◆ DOCUMENT SECTION ◆
^^^^^^^^
It’s Thursday, July 16, 2020. I receive a text from a former student who has recently graduated from a public high school in east Oakland. She asks whether I have information about paralegal certificates since she has struggled to find anything online. I ask her if this is for an internship, since the last time we spoke, she was enrolled at CSU Chico, a four-year state school in CA.

A (student’s name has been changed to protect her privacy)
Honestly, I’m not too sure. I figure that with our current situation it will be more difficult to land an internship, but I’ve decided to withdraw from Chico and just work as a paralegal but I’m pretty sure you have to get certified or something like that. So I would like to know more about how to actually become one, but if it’s possible to land an internship then I would be more than open to that.

I call her the next day, and a week later she is enrolled in an alternative college program that combines an online Bachelors degree with in person wraparound support.

But the pang of anxiety I feel from her initial outreach remains. I thought she’d be set given her current plans, yet this conversation sounds similar to others I’ve had with her peers over the last several months. Students need more practical backup options for postsecondary and career-aligned training.
^^^^^^^^
◆ YOUR OBJECTIVE ◆
In the account of the former student who asked about paralegal certificates, what did she enroll in a week after the phone call?

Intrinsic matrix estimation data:
^^^^^^^^
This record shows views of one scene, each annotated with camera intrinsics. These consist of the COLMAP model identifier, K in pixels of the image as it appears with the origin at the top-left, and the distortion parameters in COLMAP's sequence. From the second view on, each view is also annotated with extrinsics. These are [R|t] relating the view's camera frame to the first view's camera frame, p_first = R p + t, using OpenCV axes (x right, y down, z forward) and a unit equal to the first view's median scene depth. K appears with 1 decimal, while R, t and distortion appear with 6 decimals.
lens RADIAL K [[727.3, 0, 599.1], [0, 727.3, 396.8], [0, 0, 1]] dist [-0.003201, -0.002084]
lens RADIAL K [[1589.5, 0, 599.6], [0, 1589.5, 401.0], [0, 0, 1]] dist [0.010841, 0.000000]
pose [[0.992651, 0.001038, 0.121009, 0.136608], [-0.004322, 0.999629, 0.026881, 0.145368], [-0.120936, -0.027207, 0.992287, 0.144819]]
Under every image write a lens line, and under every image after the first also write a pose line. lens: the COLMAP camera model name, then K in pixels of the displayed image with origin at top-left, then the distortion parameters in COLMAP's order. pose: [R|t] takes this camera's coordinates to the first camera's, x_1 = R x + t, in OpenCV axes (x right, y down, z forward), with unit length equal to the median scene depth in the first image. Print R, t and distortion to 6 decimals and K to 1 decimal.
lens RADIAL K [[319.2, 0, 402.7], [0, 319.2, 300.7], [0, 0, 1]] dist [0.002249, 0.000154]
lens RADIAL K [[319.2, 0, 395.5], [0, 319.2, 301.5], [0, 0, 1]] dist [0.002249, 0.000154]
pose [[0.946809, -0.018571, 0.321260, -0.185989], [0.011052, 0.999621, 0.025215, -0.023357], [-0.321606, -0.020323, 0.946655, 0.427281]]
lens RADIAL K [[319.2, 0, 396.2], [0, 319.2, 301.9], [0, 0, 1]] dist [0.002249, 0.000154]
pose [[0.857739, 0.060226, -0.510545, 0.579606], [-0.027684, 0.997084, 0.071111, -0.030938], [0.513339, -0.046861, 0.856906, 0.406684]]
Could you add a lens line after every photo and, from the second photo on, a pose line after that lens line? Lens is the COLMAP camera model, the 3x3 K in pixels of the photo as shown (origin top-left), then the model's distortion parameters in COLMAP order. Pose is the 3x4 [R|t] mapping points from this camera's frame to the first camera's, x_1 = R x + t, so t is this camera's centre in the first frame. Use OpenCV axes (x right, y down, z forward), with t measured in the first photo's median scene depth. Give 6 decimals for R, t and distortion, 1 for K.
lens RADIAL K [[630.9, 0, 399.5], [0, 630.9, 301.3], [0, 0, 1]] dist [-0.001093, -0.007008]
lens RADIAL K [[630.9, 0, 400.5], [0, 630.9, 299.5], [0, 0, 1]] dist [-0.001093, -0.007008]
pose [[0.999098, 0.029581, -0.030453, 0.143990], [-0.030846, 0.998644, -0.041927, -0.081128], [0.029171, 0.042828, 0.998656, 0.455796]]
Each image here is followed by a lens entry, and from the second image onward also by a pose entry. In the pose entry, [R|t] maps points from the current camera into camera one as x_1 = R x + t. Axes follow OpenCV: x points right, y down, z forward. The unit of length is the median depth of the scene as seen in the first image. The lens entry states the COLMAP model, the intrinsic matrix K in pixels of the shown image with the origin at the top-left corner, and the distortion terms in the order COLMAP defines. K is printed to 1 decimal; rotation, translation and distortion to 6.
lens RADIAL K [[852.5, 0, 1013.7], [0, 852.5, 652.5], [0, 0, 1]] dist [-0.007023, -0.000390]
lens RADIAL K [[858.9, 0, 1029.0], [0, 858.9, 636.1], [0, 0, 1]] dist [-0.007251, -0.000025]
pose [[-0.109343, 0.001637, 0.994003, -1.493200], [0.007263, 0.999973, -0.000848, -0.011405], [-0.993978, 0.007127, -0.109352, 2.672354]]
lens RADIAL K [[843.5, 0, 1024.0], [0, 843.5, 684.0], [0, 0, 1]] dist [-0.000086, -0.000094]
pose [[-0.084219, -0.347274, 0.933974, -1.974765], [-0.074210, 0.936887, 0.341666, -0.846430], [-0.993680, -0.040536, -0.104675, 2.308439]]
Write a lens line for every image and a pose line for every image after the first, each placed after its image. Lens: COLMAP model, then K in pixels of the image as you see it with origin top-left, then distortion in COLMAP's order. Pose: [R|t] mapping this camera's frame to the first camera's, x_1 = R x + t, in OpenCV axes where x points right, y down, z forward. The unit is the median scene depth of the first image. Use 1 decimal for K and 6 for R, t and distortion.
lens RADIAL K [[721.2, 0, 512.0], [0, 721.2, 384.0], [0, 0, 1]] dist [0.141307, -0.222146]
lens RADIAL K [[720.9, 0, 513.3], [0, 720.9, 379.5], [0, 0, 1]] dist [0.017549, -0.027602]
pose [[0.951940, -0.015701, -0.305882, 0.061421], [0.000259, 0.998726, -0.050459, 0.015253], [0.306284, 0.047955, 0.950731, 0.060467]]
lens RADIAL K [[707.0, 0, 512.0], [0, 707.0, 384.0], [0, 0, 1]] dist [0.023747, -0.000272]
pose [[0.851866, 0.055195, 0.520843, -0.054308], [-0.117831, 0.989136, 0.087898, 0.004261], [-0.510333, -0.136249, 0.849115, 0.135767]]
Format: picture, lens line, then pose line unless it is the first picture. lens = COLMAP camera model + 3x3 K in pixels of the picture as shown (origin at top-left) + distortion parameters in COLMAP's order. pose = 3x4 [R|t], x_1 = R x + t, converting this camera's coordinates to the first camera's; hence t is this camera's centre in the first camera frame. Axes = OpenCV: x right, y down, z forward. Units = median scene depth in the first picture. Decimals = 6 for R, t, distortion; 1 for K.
^^^^^^^^
◆ EXPECTED ANSWER ◆
An alternative college program that combines an online bachelor's degree with in-person wraparound support.